Plan OK’d for remains in Fort Bend
Fort Bend County commissioners have approved the principal terms of a proposed agreement to acquire part of a school construction site where the remains of 95 African Americans discovered last year will be memorialized.
Fort Bend ISD will pay the county $1 million to help fund the project. The district also announced that DNA testing will be performed on the remains, a step community leaders had long sought.
“We are thankful and appreciative of the action taken by county leaders this week,” said school board President Jason Burdine in a news release. “With this action, the board takes another step in fulfilling its commitment to honor and preserve these individuals, not just as 95 unmarked graves, but as 95 human beings whose stories deserve to be told.”
Fort Bend ISD trustees unanimously approved the agreement last month. The key terms state that the school district will convey an area of the cemetery to the county for re-internment of the bodies. The district will provide an additional 10 acres for a memorial park, according to the release.

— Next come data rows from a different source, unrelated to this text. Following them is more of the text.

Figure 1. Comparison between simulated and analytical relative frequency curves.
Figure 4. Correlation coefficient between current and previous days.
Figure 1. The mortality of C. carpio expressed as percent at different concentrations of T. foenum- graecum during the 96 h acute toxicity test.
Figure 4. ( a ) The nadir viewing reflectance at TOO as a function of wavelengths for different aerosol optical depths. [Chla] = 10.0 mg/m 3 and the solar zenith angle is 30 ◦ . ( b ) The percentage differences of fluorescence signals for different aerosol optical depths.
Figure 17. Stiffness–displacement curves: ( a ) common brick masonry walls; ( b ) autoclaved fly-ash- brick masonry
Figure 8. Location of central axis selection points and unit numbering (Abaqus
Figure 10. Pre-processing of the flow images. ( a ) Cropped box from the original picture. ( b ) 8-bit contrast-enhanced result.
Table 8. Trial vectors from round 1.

Approval of the deal is an important step in an arduous process that began in April 2018, when the school district announced the discovery of human remains at the construction site
of the James Reese Career & Technical Center.

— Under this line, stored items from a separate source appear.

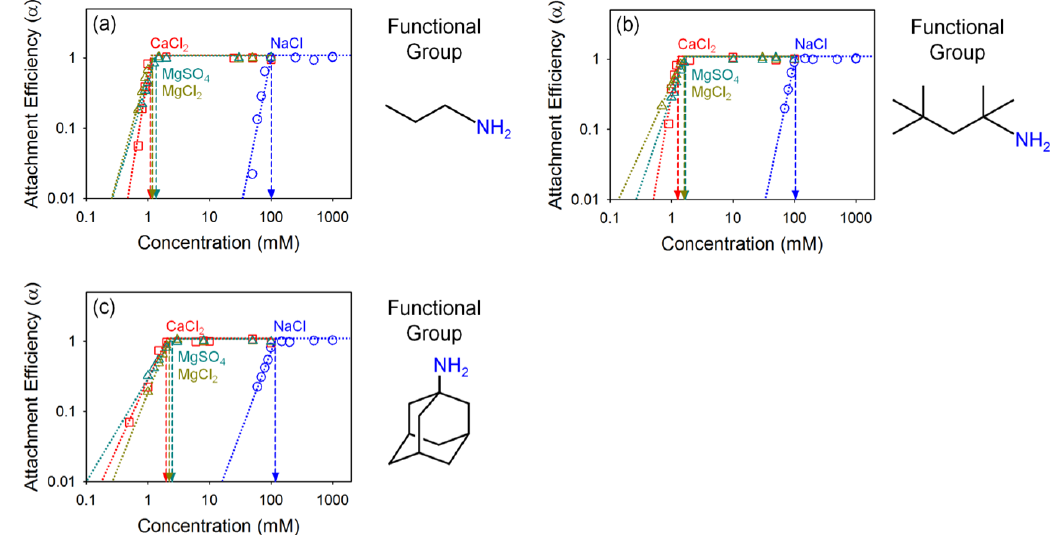
Figure 5. Attachment efficiency of ( a ) propylamine GO, ( b ) tert-octylamine GO, and ( c ) 1-adamantylamine GO as a function of salt concentration; NaCl (blue), CaCl 2 (red), MgCl 2 (dark yellow), and MgSO 4 (dark green).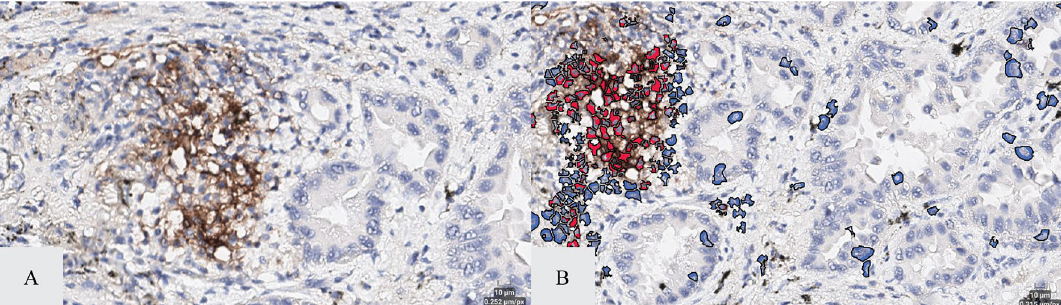
Figure 6. Macrophage identification and PD-L1 positivity IA solution. Panel ( A ) shows a field of view of intra- tumoral macrophages. Panel ( B ) shows the same field of view with labeled macrophages (as identified by the recognition algorithm) with and without PD-L1 staining (red = PD-L1 positive; blue = PD-L1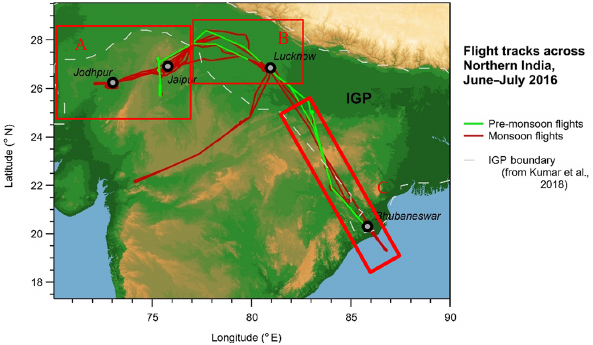
Figure 1. Flight tracks of the BAe-146 aircraft for the campaign across India during the pre-monsoon and monsoon seasons of 2016. The flight paths considered by this analysis are described in the main text and Table 1. Straight-level run (SLR) boundary layer sec- tions are split by region (A) west of IGP in NW India, (B) IGP, and (C) south-east of IGP in NE India. Map terrain created using Global multi-resolution terrain elevation data 010 (GMTED2010) (http://www.usgs.gov, last access: 21 October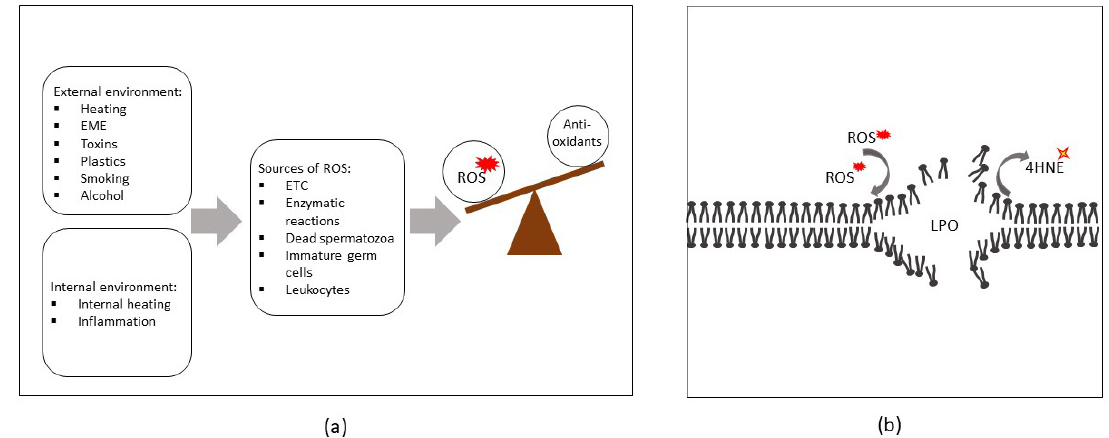
Figure 1. ( a ) Sources of reactive oxygen species (ROS) in human spermatozoa and the relationship between the rate of their production and antioxidant defenses during oxidative stress. ( b ) ROS are capable of attacking polyunsaturated fatty acids (PUFAs) within cellular membranes, initiating lipid peroxidation cascades (LPO) and resulting in the production of cytotoxic lipid aldehydes such as 4-hydroxynonenal (4HNE). Abbreviations: EME, electromagnetic energy; ETC, electron transport chain.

Experts would later determine the remains were those of participants in a convict leasing system, through which prisoners were contracted out to perform cheap labor across the state.
The agreement was made possible by the Legislature’s passage of a bill that authorized Fort Bend County to operate the cemetery. The Texas Health and Safety Code had limited ownership of cemeteries to counties with a population of 8,200 or fewer. Fort Bend has a population of more than 780,000.
Gov. Greg Abbott signed
the bill into law June 7.
The discovery of the remains received national attention and stirred controversy as community members pleaded with the school district to keep the remains at the site. The district initially proposed moving them.
Fort Bend ISD decided this year to negotiate with the county and canceled plans to build on the portion of the construction site where the remains were discovered.
Community activist Reginald Moore, who has been vocal about the remains receiving a proper memorial, said he hopes the bodies can be reinterred before the end of the year.